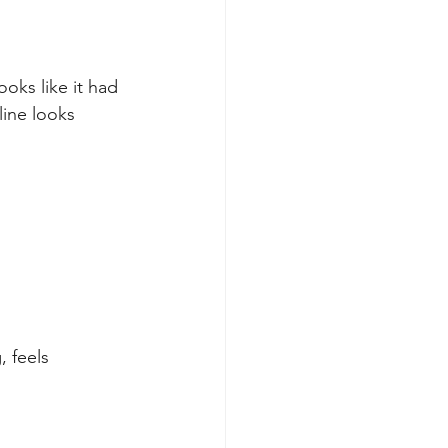
oks like it had 
line looks 
 feels 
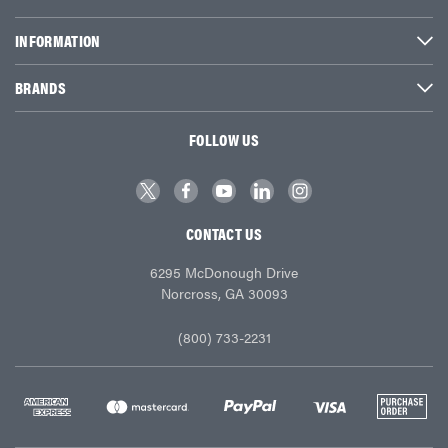
INFORMATION
BRANDS
FOLLOW US
CONTACT US
6295 McDonough Drive
Norcross, GA 30093
(800) 733-2231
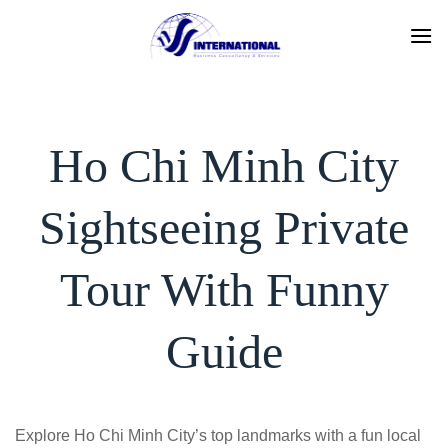
Skip
to
content
Ho Chi Minh City
Sightseeing Private
Tour With Funny
Guide
Explore Ho Chi Minh City’s top landmarks with a fun local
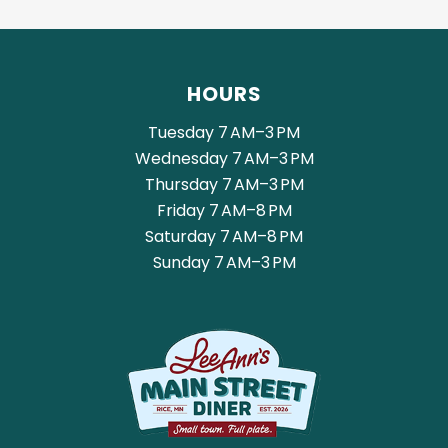
HOURS
Tuesday 7 AM–3 PM
Wednesday 7 AM–3 PM
Thursday 7 AM–3 PM
Friday 7 AM–8 PM
Saturday 7 AM–8 PM
Sunday 7 AM–3 PM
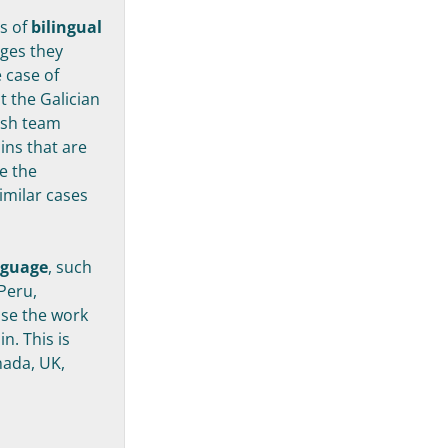
es of
bilingual
ages they
 case of
at the Galician
ish team
ins that are
se the
imilar cases
nguage
, such
Peru,
use the work
n. This is
nada, UK,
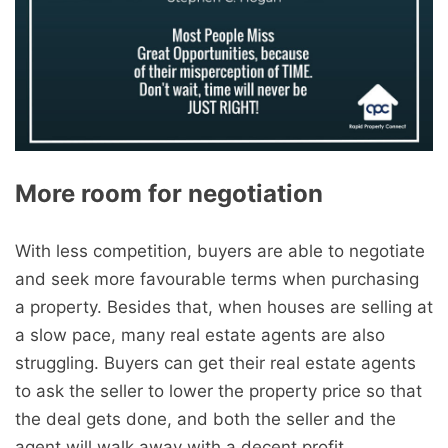
More room for negotiation
With less competition, buyers are able to negotiate
and seek more favourable terms when purchasing
a property. Besides that, when houses are selling at
a slow pace, many real estate agents are also
struggling. Buyers can get their real estate agents
to ask the seller to lower the property price so that
the deal gets done, and both the seller and the
agent will walk away with a decent profit.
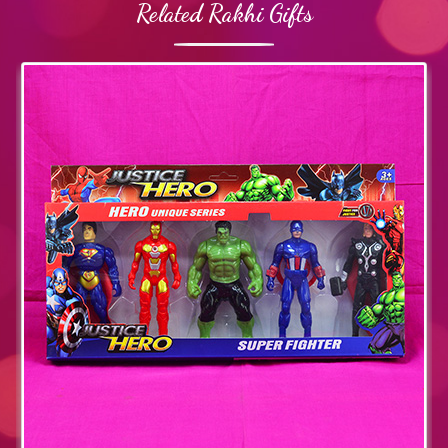
Related Rakhi Gifts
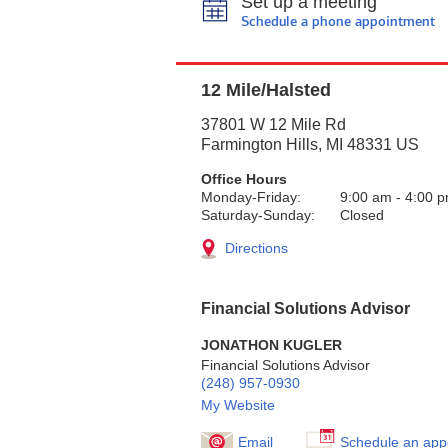
Set up a meeting
Schedule a phone appointment
12 Mile/Halsted
37801 W 12 Mile Rd
Farmington Hills
,
MI
48331
US
Office Hours
Monday-Friday:
9:00 am
-
4:00 
Saturday-Sunday:
Closed
Directions
Financial Solutions Advisor
JONATHON KUGLER
Financial Solutions Advisor
(248) 957-0930
My Website
Email
Schedule an app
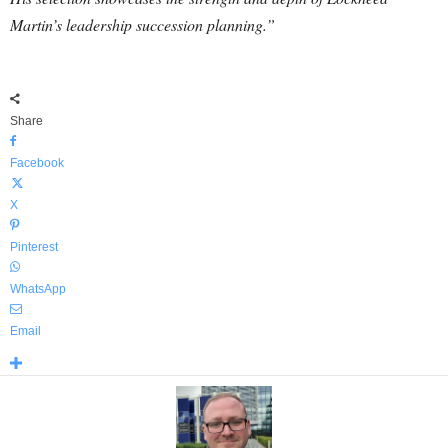
Martin’s leadership succession planning.”
Share
Facebook
X
Pinterest
WhatsApp
Email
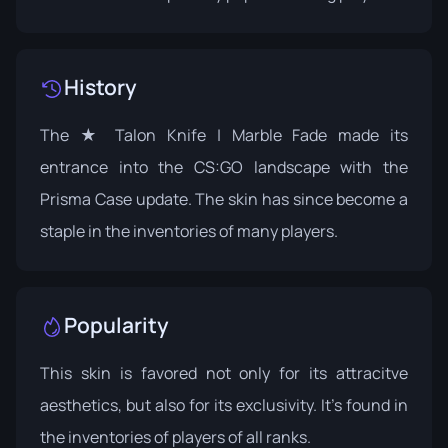
History
The ★ Talon Knife | Marble Fade made its
entrance into the CS:GO landscape with the
Prisma Case
update. The skin has since become a
staple in the inventories of many players.
Popularity
This skin is favored not only for its attracitve
aesthetics, but also for its exclusivity. It's found in
the inventories of players of all ranks.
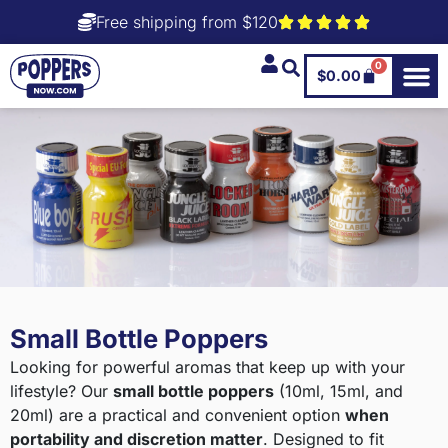
Free shipping from $120
0
$
0.00
Small Bottle Poppers
Looking for powerful aromas that keep up with your
lifestyle? Our
small bottle poppers
(10ml, 15ml, and
20ml) are a practical and convenient option
when
portability and discretion matter
. Designed to fit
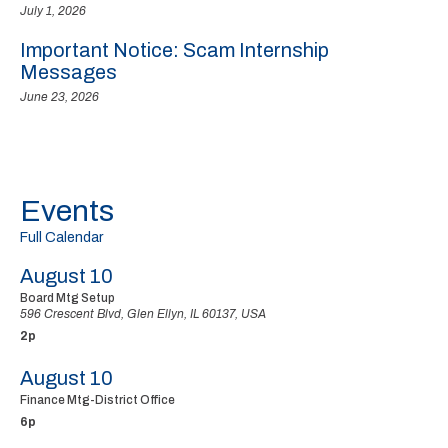
July 1, 2026
Important Notice: Scam Internship
Messages
June 23, 2026
Events
Full Calendar
August 10
Board Mtg Setup
596 Crescent Blvd, Glen Ellyn, IL 60137, USA
2p
August 10
Finance Mtg-District Office
6p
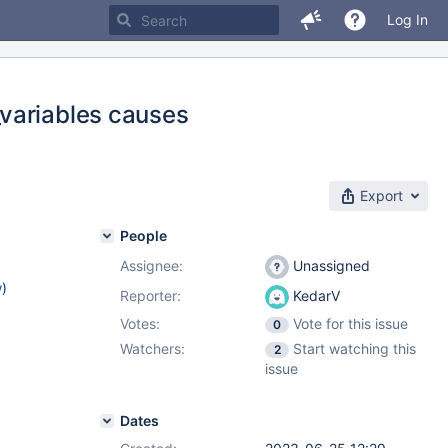
Log In
variables causes
Export
People
Assignee:
Unassigned
w
)
Reporter:
KedarV
Votes:
Vote for this issue
0
Watchers:
Start watching this
2
issue
Dates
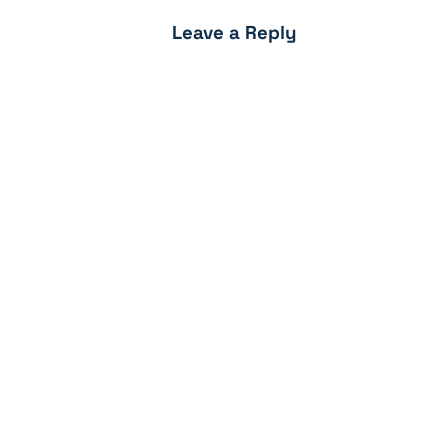
Leave a Reply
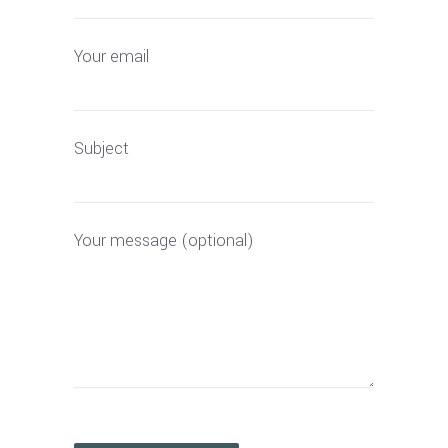
Your email
Subject
Your message (optional)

· · · · · · ·

# Work to be completed:
Retrieve all lines from the data that contain the string "Schedule".

# Answer box:
Schedule a phone appointment
Schedule an app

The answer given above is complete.